The first of these was the casting of Tianna Nori. She was terrific in this, as she not only sold the escalation of her insanity, but also the desperation as she slowly succumbed to it. I thought the scenes where she was pleading in vain to her husband (the also great Mark Matechuk) about wanting to leave were legitimately heartbreaking. Nori ended up taking home the Best Actress Award at BITS this year, and it was well deserved. The first movie I ever saw her in (Tricia Lee's Clean Break) played at this fest in 2013, so it's like things have come full circle.
|Tianna Nori as Joanna in The Sublet.|
I must admit that with some of these previous Black Fawn pictures, the dialogue was sub-par, but here I think there were some really powerful exchanges between the two main characters. Writers Ainslie & Alyson Richards were able to really mine common relationship issues and bring them up in those pivotal scenes.
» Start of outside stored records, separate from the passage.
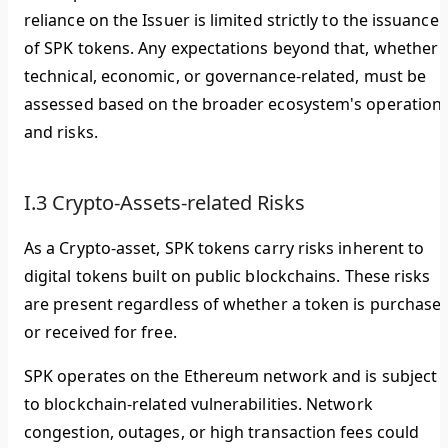
reliance on the Issuer is limited strictly to the issuance
of SPK tokens. Any expectations beyond that, whether
technical, economic, or governance-related, must be
assessed based on the broader ecosystem's operation
and risks.
I.3 Crypto-Assets-related Risks
As a Crypto-asset, SPK tokens carry risks inherent to
digital tokens built on public blockchains. These risks
are present regardless of whether a token is purchase
or received for free.
SPK operates on the Ethereum network and is subject
to blockchain-related vulnerabilities. Network
congestion, outages, or high transaction fees could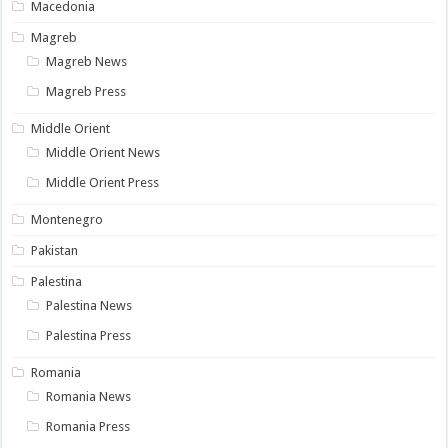
Macedonia
Magreb
Magreb News
Magreb Press
Middle Orient
Middle Orient News
Middle Orient Press
Montenegro
Pakistan
Palestina
Palestina News
Palestina Press
Romania
Romania News
Romania Press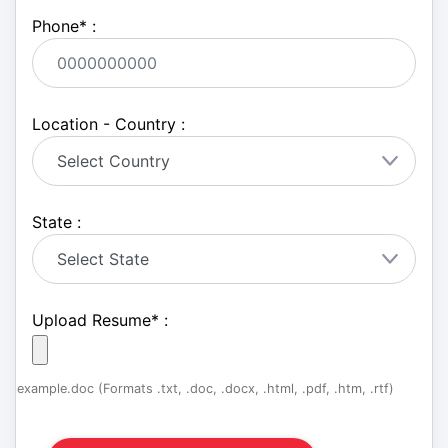
Phone
*
:
Location - Country :
State :
Upload Resume
*
:
example.doc (Formats .txt, .doc, .docx, .html, .pdf, .htm, .rtf)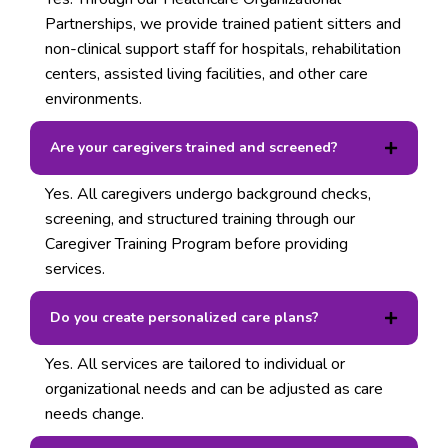
Partnerships, we provide trained patient sitters and
non-clinical support staff for hospitals, rehabilitation
centers, assisted living facilities, and other care
environments.
Are your caregivers trained and screened?
Yes. All caregivers undergo background checks,
screening, and structured training through our
Caregiver Training Program before providing
services.
Do you create personalized care plans?
Yes. All services are tailored to individual or
organizational needs and can be adjusted as care
needs change.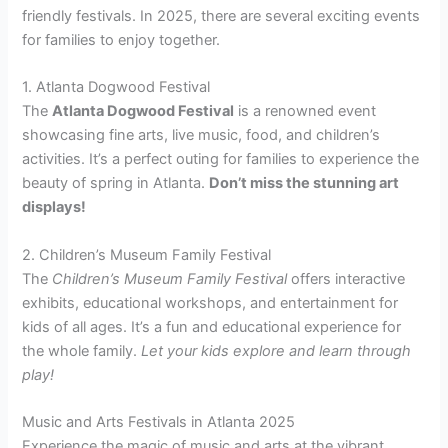
friendly festivals. In 2025, there are several exciting events
for families to enjoy together.
1. Atlanta Dogwood Festival
The
Atlanta Dogwood Festival
is a renowned event
showcasing fine arts, live music, food, and children’s
activities. It’s a perfect outing for families to experience the
beauty of spring in Atlanta.
Don’t miss the stunning art
displays!
2. Children’s Museum Family Festival
The
Children’s Museum Family Festival
offers interactive
exhibits, educational workshops, and entertainment for
kids of all ages. It’s a fun and educational experience for
the whole family.
Let your kids explore and learn through
play!
Music and Arts Festivals in Atlanta 2025
Experience the magic of music and arts at the vibrant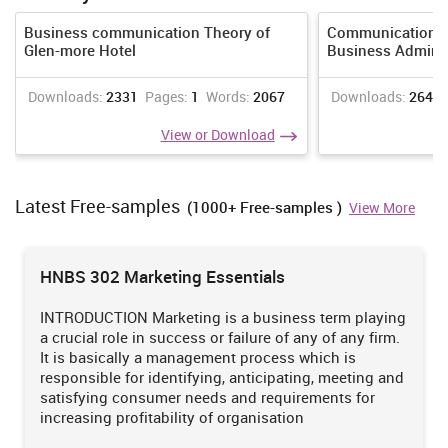
success for the business.
Business communication Theory of
Communication M
b) When communicating with culturally different people that all
Glen-more Hotel
Business Adminis
prejudices are eliminated. It is important to focus more on what
they say rather than their pronunciation. Sometimes it is difficult
to resolve misunderstanding because of lack of proper
Downloads:
2331
Pages:
1
Words:
2067
Downloads:
2643
communication, in such case, proper signs and gesture must be
View or Download
used to resolve the mistake as fast as possible. Each can discuss
their cultural differences to get knowledge of and respect the
similarities and the differences among them.
Latest Free-samples
(1000+ Free-samples )
View More
Our Mission is to Offer an Extraordinary Assignment
help at Competitive Prices.
HNBS 302 Marketing Essentials
We believe in serving our customers with the most reliable
assignment help
INTRODUCTION Marketing is a business term playing
a crucial role in success or failure of any of any firm.
Order Now
View Sample
It is basically a management process which is
responsible for identifying, anticipating, meeting and
Question 5
satisfying consumer needs and requirements for
a) In case of dealing with clients speaking different language,
increasing profitability of organisation
communicating with them becomes quite challenging. In such
cases more of small and short sentences to be used, avoid jargons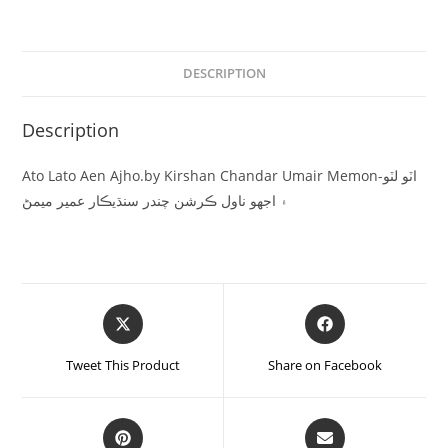
DESCRIPTION
Description
Ato Lato Aen Ajho.by Kirshan Chandar Umair Memon-اٽو لٽو
۽ اجهو ناول ڪرشن چندر سنڌيڪار عمير ميمڻ
Tweet This Product
Share on Facebook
I can't talk about The Sublet without mentioning the apartment itself, as it oozed with character. The rooms and hallways had substantial texture, with snags and grainy wood floors that seemed as much of a threat as anything else that was going on in there. What's more impressive was that it was built from scratch inside a warehouse. Never in a million years would I have guessed that it was not a real location. I can't fully describe how much it added to the proceedings.
Much like my comments regarding Let Her Out, I was really impressed with Shaun Hunter's special effects. His blood work was on point in this, with an especially cringe-worthy scene involving a razor blade.
The Sublet was a solid thriller. You may see where it's going, but how it gets there was really well put together. It also puts Tianna Nori one step closer to stardom because if she keeps putting in work like this, the sky's the limit.